Tom Temin: So if you are a program manager, or you are a chief technology officer, or someone concerned with the development of requirements that will eventually get translated to a contract, I’m guessing that the best strategy you can have is get your requirements established as early as you can, to give the contracting officer some time.

Greg Godbout: That’s a good point. I would definitely try to push as much upfront as possible and try to create a selection process that’s more efficient than in the past. That might mean using perfectly legal, but you could go to the schedules, for example, and you could pick three companies out that you want to go to and ask those three to bid on it. I would be doing everything I can to bring down the time it takes to execute that contract. So, we’ve always needed innovation and acquisitions, now’s the time to execute it so they can get caught up.

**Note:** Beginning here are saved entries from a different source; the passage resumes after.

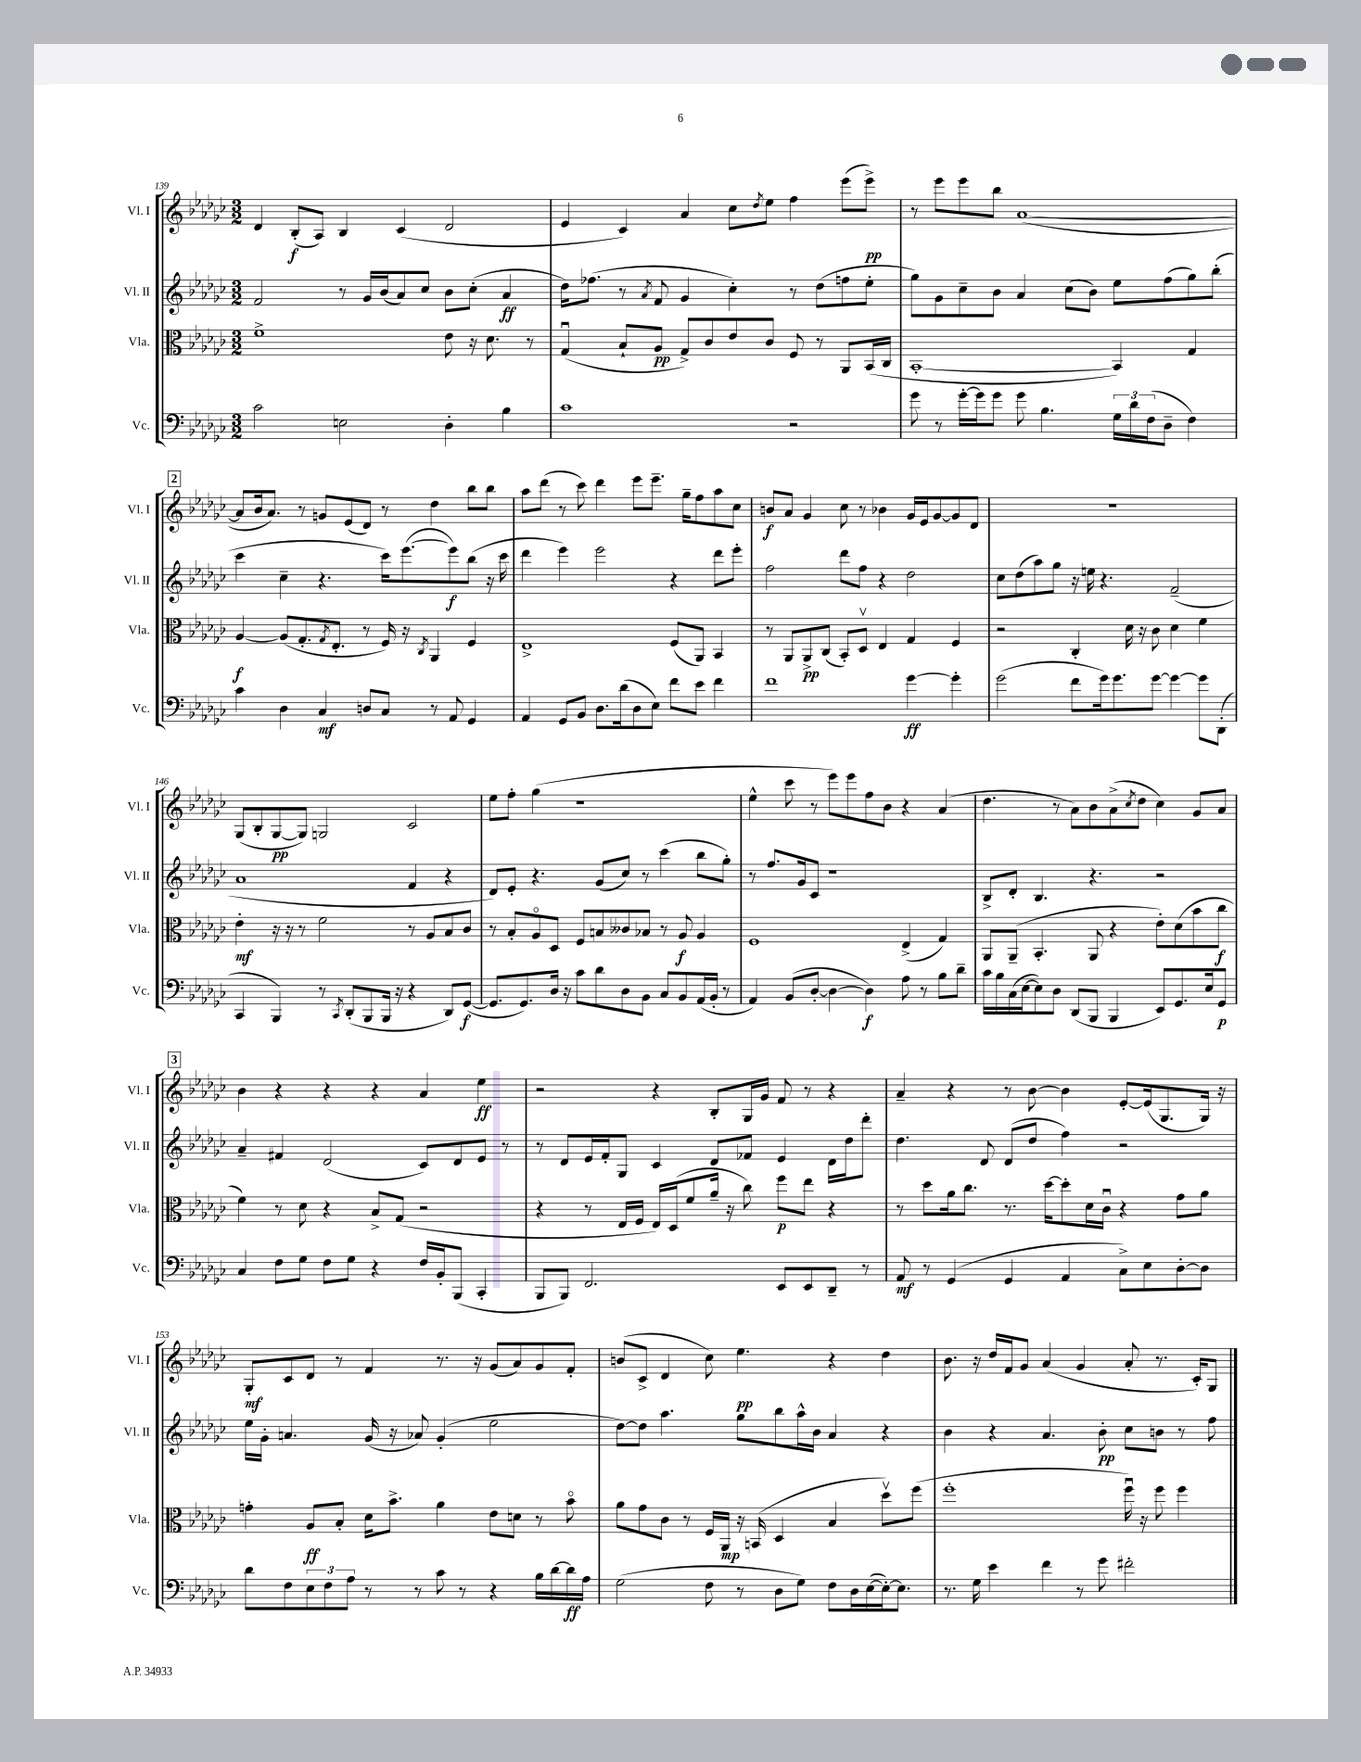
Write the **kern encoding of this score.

**kern	**dynam	**kern	**dynam	**kern	**dynam	**kern	**dynam
*part4	*part4	*part3	*part3	*part2	*part2	*part1	*part1
*staff4	*staff4	*staff3	*staff3	*staff2	*staff2	*staff1	*staff1
*I"Vc.	*	*I"Vla.	*	*I"Vl. II	*	*I"Vl. I	*
*I'Vc.	*	*I'Vla.	*	*I'Vl. II	*	*I'Vl. I	*
*clefF4	*	*clefC3	*	*clefG2	*	*clefG2	*
*k[b-e-a-d-g-c-]	*	*k[b-e-a-d-g-c-]	*	*k[b-e-a-d-g-c-]	*	*k[b-e-a-d-g-c-]	*
*M3/2	*	*M3/2	*	*M3/2	*	*M3/2	*
=139	=139	=139	=139	=139	=139	=139	=139
2c-\	.	1f^	.	2f/	.	4d-/	.
.	.	.	.	.	.	(8B-'/L	f
.	.	.	.	.	.	8A-/J)	.
2En\	.	.	.	8r	.	4B-/	.
.	.	.	.	16g-/LL	.	.	.
.	.	.	.	(16b-/J	.	.	.
.	.	.	.	8a-/)	.	(4c-/	.
.	.	.	.	8cc-/J	.	.	.
4D-'\	.	8e-\	.	8b-\L	.	2d-/	.
.	.	16r	.	(8cc-'\J	.	.	.
.	.	8.d-\	.	.	.	.	.
4B-\	.	.	.	4a-/	ff	.	.
.	.	8r	.	.	.	.	.
=140	=140	=140	=140	=140	=140	=140	=140
1c-	.	(4G-u/	.	16dd-\KL)	.	4e-/	.
.	.	.	.	(8.ff-X\J	.	.	.
.	.	8B-`/L	.	8r	.	4c-/)	.
.	.	.	.	8qa-/	.	.	.
.	.	8A-/J	pp	8f/	.	.	.
.	.	8G-^/L)	.	4g-/	.	4a-/	.
.	.	8c-/	.	.	.	.	.
.	.	8e-/	.	4cc-'\)	.	8cc-\L	.
.	.	.	.	.	.	8qdd-/	.
.	.	8c-/J	.	.	.	8ee-\J	.
2r	.	8F/	.	8r	.	4ff\	.
.	.	8r	.	(8dd-\L	.	.	.
.	.	8AA-/L	.	8ffn\	.	(8eee-\L	.
.	.	(16BB-/L	.	8ee-'\J	.	8eee-^\J)	pp
.	.	16C-/JJ	.	.	.	.	.
=141	=141	=141	=141	=141	=141	=141	=141
8g-\	.	[1BB-'	.	8gg-\L)	.	8r	.
8r	.	.	.	8g-\	.	8eee-\L	.
[16g-'\LL	.	.	.	8cc-~\	.	8eee-\	.
16g-\J]	.	.	.	.	.	.	.
8g-\J	.	.	.	8b-\J	.	8bb-\J	.
8g-\	.	.	.	4a-/	.	([1a-	.
4.B-\	.	.	.	.	.	.	.
.	.	.	.	(8cc-\L	.	.	.
.	.	.	.	8b-\J)	.	.	.
24G-\LL	.	4BB-/])	.	8ee-\L	.	.	.
24d-\	.	.	.	.	.	.	.
(24F\J	.	.	.	.	.	.	.
8D-~\J	.	.	.	(8ff\	.	.	.
4F\)	.	4G-/	.	8gg-\)	.	.	.
.	.	.	.	(8bb-'\J	.	.	.
!!LO:LB:g=z
!!LO:REH:place=s1:t=2
=142	=142	=142	=142	=142	=142	=142	=142
4c-\	.	[4A-/	f	4ccc-\	.	8a-/L]	.
.	.	.	.	.	.	16b-/k	.
.	.	.	.	.	.	8.a-/J)	.
4D-\	.	(8A-/L]	.	4cc-~\	.	.	.
.	.	8.G-'/	.	.	.	8r	.
4C-/	mf	.	.	4.r	.	8gn/L	.
.	.	8qG-/	.	.	.	.	.
.	.	8.E-'/J	.	.	.	.	.
.	.	.	.	.	.	(8e-/	.
8Dn/L	.	8r	.	.	.	8d-/J)	.
8C-/J	.	16F/)	.	16ccc-\KL)	.	8r	.
.	.	16r	.	([8.eee-\	.	.	.
.	.	8qC-/	.	.	.	.	.
8r	.	4AA-/	.	.	.	4dd-\	.
8AA-/	.	.	.	8eee-\])	f	.	.
4GG-/	.	4F/	.	(8bb-\J	.	8bb-\L	.
.	.	.	.	16r	.	8bb-\J	.
.	.	.	.	16ccc-\	.	.	.
=143	=143	=143	=143	=143	=143	=143	=143
4AA-/	.	1E-^	.	4ddd-\	.	8aa-\L	.
.	.	.	.	.	.	(8ddd-\J	.
8GG-/L	.	.	.	4eee-\)	.	8r	.
8BB-/J	.	.	.	.	.	8ccc-\)	.
8.D-\L	.	.	.	2eee-\	.	4ddd-\	.
(16d-\k	.	.	.	.	.	.	.
8D-\	.	.	.	.	.	8eee-\L	.
8E-\J)	.	.	.	.	.	8.eee-~\J	.
8f\L	.	(8F/L	.	4r	.	.	.
.	.	.	.	.	.	16gg-~\KL	.
8e-\J	.	8AA-/J)	.	.	.	8ff\	.
4f\	.	4BB-/	.	8ddd-\L	.	8aa-\	.
.	.	.	.	8eee-'\J	.	8cc-\J	.
=144	=144	=144	=144	=144	=144	=144	=144
1f	.	8r	.	2ff\	.	8bn/L	f
.	.	8AA-/L	.	.	.	8a-/J	.
.	.	8AA-^/	pp	.	.	4g-/	.
.	.	(8C-/J	.	.	.	.	.
.	.	8BB-'/L)	.	8ddd-\L	.	8cc-\	.
.	.	8D-v/J	.	8ff\J	.	8r	.
.	.	4E-/	.	4r	.	4b-X\	.
[4g-\	ff	4G-/	.	2dd-\	.	16g-/LL	.
.	.	.	.	.	.	16e-/J	.
.	.	.	.	.	.	[8g-/	.
4g-'\]	.	4F/	.	.	.	8g-/]	.
.	.	.	.	.	.	8d-/J	.
=145	=145	=145	=145	=145	=145	=145	=145
(2g-\	.	2r	.	8cc-\L	.	1.r	.
.	.	.	.	(8dd-\	.	.	.
.	.	.	.	8aa-\)	.	.	.
.	.	.	.	8gg-\J	.	.	.
8f\L	.	4C-'/	.	16r	.	.	.
.	.	.	.	16een\	.	.	.
16g-\k)	.	.	.	4.r	.	.	.
8.g-\	.	.	.	.	.	.	.
.	.	16d-\	.	.	.	.	.
.	.	16r	.	.	.	.	.
[8g-\J	.	8c-\	.	.	.	.	.
4g-\_	.	4d-\	.	(2f~/	.	.	.
8g-\L]	.	4f\	.	.	.	.	.
(8DD-'\J	.	.	.	.	.	.	.
!!LO:LB:g=z
=146	=146	=146	=146	=146	=146	=146	=146
4CC-/	.	4e-'\	mf	1a-	.	(8G-/L	.
.	.	.	.	.	.	8B-'/	.
4BBB-/)	.	16r	.	.	.	[8G-/	pp
.	.	16r	.	.	.	.	.
.	.	8r	.	.	.	8G-/J])	.
8r	.	2f\	.	.	.	2Gn/	.
8qCC-/	.	.	.	.	.	.	.
(8DD-'/L	.	.	.	.	.	.	.
8BBB-/	.	.	.	.	.	.	.
16BBB-/Jk	.	.	.	.	.	.	.
16r	.	.	.	.	.	.	.
4r	.	8r	.	4f/	.	2c-/	.
.	.	8A-/L	.	.	.	.	.
8DD-/L)	.	8B-/	.	4r	.	.	.
([8GG-/J	f	8c-/J	.	.	.	.	.
=147	=147	=147	=147	=147	=147	=147	=147
8.GG-/L]	.	8r	.	8d-/L)	.	8ee-\L	.
.	.	8B-'/L	.	8e-'/J	.	8ff'\J	.
8.GG-/)	.	.	.	.	.	.	.
.	.	8A-/	.	4.r	.	(4gg-\	.
16D-/Jk	.	8D-/J	.	.	.	.	.
16r	.	.	.	.	.	.	.
8c-\L	.	8F/L	.	.	.	1r	.
8d-\	.	8Bn/	.	(8g-/L	.	.	.
8D-\	.	8c--X/	.	8cc-/J)	.	.	.
8BB-\J	.	8B-X/J	.	8r	.	.	.
8C-/L	.	8r	.	(4ccc-\	.	.	.
8BB-/	.	8A-/	f	.	.	.	.
(16AA-/L	.	4A-/	.	8bb-\L	.	.	.
16BB-'/JJ	.	.	.	.	.	.	.
8r	.	.	.	8gg-'\J)	.	.	.
=148	=148	=148	=148	=148	=148	=148	=148
4AA-/)	.	1F	.	8r	.	4ee-^^\	.
.	.	.	.	8.ff/L	.	.	.
(8BB-/L	.	.	.	.	.	8ccc-\	.
.	.	.	.	16g-/k	.	.	.
[8D-'/J	.	.	.	8c-/J	.	8r	.
4D-\_	.	.	.	1r	.	8eee-\L)	.
.	.	.	.	.	.	8eee-\	.
4D-\])	f	.	.	.	.	8ff\	.
.	.	.	.	.	.	8b-\J	.
8A-\	.	(4E-^/	.	.	.	4r	.
8r	.	.	.	.	.	.	.
8B-\L	.	4G-/)	.	.	.	(4a-/	.
8d-~\J	.	.	.	.	.	.	.
=149	=149	=149	=149	=149	=149	=149	=149
16c-\LL	.	8AA-/L	.	8B-^/L	.	4.dd-\	.
16B-\	.	.	.	.	.	.	.
(16C-\	.	(8AA-~/J	.	8d-'/J	.	.	.
[16E-\J	.	.	.	.	.	.	.
8E-\])	.	4.BB-'/	.	4.B-/	.	.	.
8D-\J	.	.	.	.	.	8r	.
(8DD-/L	.	.	.	.	.	8a-\L)	.
8BBB-/J	.	8AA-/	.	4.r	.	8b-\	.
4BBB-/	.	4r	.	.	.	(8a-^\	.
.	.	.	.	.	.	8qcc-/	.
.	.	.	.	.	.	8dd-\J	.
8EE-/L)	.	8e-'\L)	.	2r	.	4cc-\)	.
8.GG-/	.	(8d-\	.	.	.	.	.
.	.	8b-\	.	.	.	8g-/L	.
16E-/k	.	.	.	.	.	.	.
8GG-/J	p	8cc-\J	f	.	.	8a-/J	.
!!LO:LB:g=z
!!LO:REH:place=s1:t=3
=150	=150	=150	=150	=150	=150	=150	=150
4C-/	.	4f\)	.	4a-~/	.	4b-\	.
8F\L	.	8r	.	4f#X/	.	4r	.
8G-\J	.	8d-\	.	.	.	.	.
8F\L	.	4r	.	(2d-/	.	4r	.
8G-\J	.	.	.	.	.	.	.
4r	.	8B-^/L	.	.	.	4r	.
.	.	(8G-/J	.	.	.	.	.
16F/LL	.	2r	.	8c-/L)	.	4a-/	.
16BB-'/J	.	.	.	.	.	.	.
(8BBB-/J	.	.	.	8d-/	.	.	.
4CC-'/	.	.	.	8e-/J	.	4ee-\	ff
.	.	.	.	8r	.	.	.
=151	=151	=151	=151	=151	=151	=151	=151
8BBB-/L	.	4r	.	8r	.	2r	.
8BBB-/J)	.	.	.	8d-/L	.	.	.
2.FF/	.	8r	.	16e-/L	.	.	.
.	.	.	.	16f'/J	.	.	.
.	.	16E-/LL	.	8G-/J	.	.	.
.	.	16F/JJ	.	.	.	.	.
.	.	16E-/LL)	.	4c-/	.	4r	.
.	.	(16D-/J	.	.	.	.	.
.	.	8f/	.	.	.	.	.
.	.	16a-~/Jk	.	8d-/L	.	8B-'/L	.
.	.	16r	.	.	.	.	.
.	.	8cc-\)	.	8f-X/J	.	16G-/L	.
.	.	.	.	.	.	16g-/JJ	.
8EE-/L	.	8ff\L	p	4e-/	.	8f/	.
8EE-/	.	8ee-\J	.	.	.	8r	.
8DD-~/J	.	4r	.	16d-\LL	.	4r	.
.	.	.	.	16dd-\J	.	.	.
8r	.	.	.	8ddd-'\J	.	.	.
=152	=152	=152	=152	=152	=152	=152	=152
8AA-/	mf	8r	.	4.dd-\	.	4a-~/	.
8r	.	8dd-\L	.	.	.	.	.
(4GG-/	.	16a-\k	.	.	.	4r	.
.	.	8.cc-\J	.	.	.	.	.
.	.	.	.	8d-/	.	.	.
4GG-/	.	8.r	.	(8d-/L	.	8r	.
.	.	.	.	8dd-/J	.	[8b-\	.
.	.	[16dd-\KL	.	.	.	.	.
4AA-/	.	8dd-'\]	.	4ff\)	.	4b-\]	.
.	.	16d-\L	.	.	.	.	.
.	.	16c-u\JJ	.	.	.	.	.
8C-^\L)	.	4r	.	2r	.	[8e-'/L	.
8E-\	.	.	.	.	.	(16e-/k]	.
.	.	.	.	.	.	8.G-/	.
[8D-'\	.	8g-\L	.	.	.	.	.
8D-\J]	.	8a-\J	.	.	.	16G-/Jk)	.
.	.	.	.	.	.	16r	.
!!LO:LB:g=z
=153	=153	=153	=153	=153	=153	=153	=153
8d-\L	.	4gn'\	.	16ee-\LL	.	8G-'/L	mf
.	.	.	.	16g-'\JJ	.	.	.
8F\	.	.	.	4.an/	.	8c-/	.
12E-\	.	8A-/L	ff	.	.	8d-/J	.
12F\	.	.	.	.	.	.	.
.	.	8B-'/J	.	.	.	8r	.
12A-\J	.	.	.	.	.	.	.
8r	.	16d-\KL	.	(16g-/	.	4f/	.
.	.	8.b-^\J	.	16r	.	.	.
8r	.	.	.	8a-X/)	.	.	.
8c-\	.	4a-\	.	(4g-'/	.	8.r	.
8r	.	.	.	.	.	.	.
.	.	.	.	.	.	16r	.
4r	.	8e-\L	.	2ee-\	.	(8g-/L	.
.	.	8dn\J	.	.	.	8a-/)	.
16B-\LL	.	8r	.	.	.	8g-/	.
[16d-\	.	.	.	.	.	.	.
16d-\]	ff	8b-\	.	.	.	8f'/J	.
16A-\JJ	.	.	.	.	.	.	.
=154	=154	=154	=154	=154	=154	=154	=154
(2G-\	.	8a-\L	.	[8dd-\L)	.	(8bn/L	.
.	.	8g-\	.	8dd-\J]	.	8c-^/J	.
.	.	8c-\J	.	4.aa-\	.	4d-/	.
.	.	8r	.	.	.	.	.
8F\	.	16F/LL	.	.	.	8cc-\)	.
.	.	16AA-/JJ	mp	.	.	.	.
8r	.	16r	.	8gg-\L	.	4.ee-\	pp
.	.	(16BBn/	.	.	.	.	.
8D-\L	.	4D-/	.	8bb-\	.	.	.
8G-\J)	.	.	.	16aa-^^\L	.	.	.
.	.	.	.	16b-\JJ	.	.	.
8F\L	.	4B-/	.	4a-/	.	4r	.
16D-\L	.	.	.	.	.	.	.
([16E-\	.	.	.	.	.	.	.
16E-'\J_)	.	8dd-v\L)	.	4r	.	4dd-\	.
8.E-\J]	.	.	.	.	.	.	.
.	.	(8ff\J	.	.	.	.	.
=155	=155	=155	=155	=155	=155	=155	=155
8.r	.	1ff'	.	4b-\	.	8.b-\	.
16G-\	.	.	.	.	.	16r	.
4e-\	.	.	.	4r	.	16dd-/LL	.
.	.	.	.	.	.	16f/J	.
.	.	.	.	.	.	8g-/J	.
4f\	.	.	.	4.a-/	.	(4a-/	.
8r	.	.	.	.	.	4g-/	.
8g-\	.	.	.	8b-'\	pp	.	.
2f#X'\	.	16ffu\)	.	8cc-\L	.	8a-'/	.
.	.	16r	.	.	.	.	.
.	.	8ff\	.	8bn\J	.	8.r	.
.	.	4ff\	.	8r	.	.	.
.	.	.	.	.	.	16c-'/KL)	.
.	.	.	.	8ff\	.	8G-/J	.
==	==	==	==	==	==	==	==
*-	*-	*-	*-	*-	*-	*-	*-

Tom Temin: Yeah, because there’s another factor in here, and that is as agencies move to the agile methodologies, the soft DevOps type of concept, you might have an overall eventual program or system in mind, but you’re not developing it in that waterfall way and throwing 300 pages of requirements over to a contractor. You’re doing it in scrums and in releases and testing them and vetting them with users and all of that. So how does that overlay with the need to get contracts out when you’re actually looking for lots of test orders but maybe only one contract?

Greg Godbout: It’s going to be very difficult. I mean, the longer the contract process, the more difficult the second half of this year is going to be. So, I just hope everybody is aware of it. And again, the numbers are on new contracts, right? If you look at the number of new contracts this quarter, it is alarmingly low. And it’s unfortunate because it’s one of those things that, this is why we need government to work better. This is just an example of government needs to be more efficient on these things so that acquisitions isn’t driving quality of service in government, but acquisitions is a driver of good quality services, right? And that the quality services are what we’re buying.

Tom Temin: Greg Godbout is chief growth officer at Fearless. Thanks so much for joining me.

Greg Godbout: Thank you. I had a great time, Tom.